##### Text section #####
Author: scorp@btinternet.com (Dave Harris)
Date: 1999/08/18
Raw View
sbnaran@uiuc.edu (Siemel B. Naran) wrote:
> > struct B {
> >  virtual long calc();
> >  // ...
> > };
> >
> > struct D : B {
> >  virtual char calc();
> >   // ILLEGAL, but why?
> > };
>
> I know one way to implement this. I'll show that there is a small
> penalty on every virtual function for turning this feature on, as well
> as a moderate penalty on virtual functions that use the feature.

Just implement it as:

 struct D : B {
  virtual long calc();
  char calc__char() { return static_cast<char>( calc() ); }
 };

Callers of B::calc() are unaffected and calc__char() can be inlined, so
this costs nothing for functions not using the feature and very little for
those which do.
#####
*What you need to do*:
**a)** From the C++ post on virtual function return types, copy out each code line that declares a function, in the order they appear.
**b)** Write a few more sentences for the C++ post on virtual function return types, picking up after its final sentence.
##### Dataset excerpts #####
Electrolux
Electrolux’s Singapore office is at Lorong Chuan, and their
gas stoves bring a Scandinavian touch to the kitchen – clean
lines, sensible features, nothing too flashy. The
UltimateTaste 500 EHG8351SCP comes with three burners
#####
##### Dataset excerpts #####
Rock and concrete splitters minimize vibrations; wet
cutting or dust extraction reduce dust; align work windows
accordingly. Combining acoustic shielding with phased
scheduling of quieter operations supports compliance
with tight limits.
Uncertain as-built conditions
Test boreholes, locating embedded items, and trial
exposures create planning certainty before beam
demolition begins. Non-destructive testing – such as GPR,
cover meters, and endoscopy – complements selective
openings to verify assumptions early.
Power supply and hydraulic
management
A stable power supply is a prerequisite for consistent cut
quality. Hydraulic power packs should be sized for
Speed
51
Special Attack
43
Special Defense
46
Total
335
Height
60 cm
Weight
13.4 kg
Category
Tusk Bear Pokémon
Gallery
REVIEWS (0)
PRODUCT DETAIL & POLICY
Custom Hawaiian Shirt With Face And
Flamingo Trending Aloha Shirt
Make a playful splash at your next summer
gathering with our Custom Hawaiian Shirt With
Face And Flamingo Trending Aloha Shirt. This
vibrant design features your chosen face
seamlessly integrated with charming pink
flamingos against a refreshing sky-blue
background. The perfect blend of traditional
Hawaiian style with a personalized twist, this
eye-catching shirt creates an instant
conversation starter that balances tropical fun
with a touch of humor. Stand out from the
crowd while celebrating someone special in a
#####
*Your responses*:
**a)**
virtual long calc();
virtual char calc();
virtual long calc();
char calc__char() { return static_cast<char>( calc() ); }

**b)**
Another more general approach is to rewrite it as:

 struct D : B {
  virtual long calc() { return calc__char(); }
  virtual char calc__char();
 };

This handles the cases where the round-trip conversion char->long->char is
inefficient or impossible - callers of D::calc() are rewritten to call
D::calc__char() directly instead. It costs an extra virtual function call
for callers of B::calc(), but nothing more.

  Dave Harris, Nottingham, UK | "Weave a circle round him thrice,
      brangdon@cix.co.uk      |   And close your eyes with holy dread,
                              |  For he on honey dew hath fed
 http://www.bhresearch.co.uk/ |   And drunk the milk of Paradise."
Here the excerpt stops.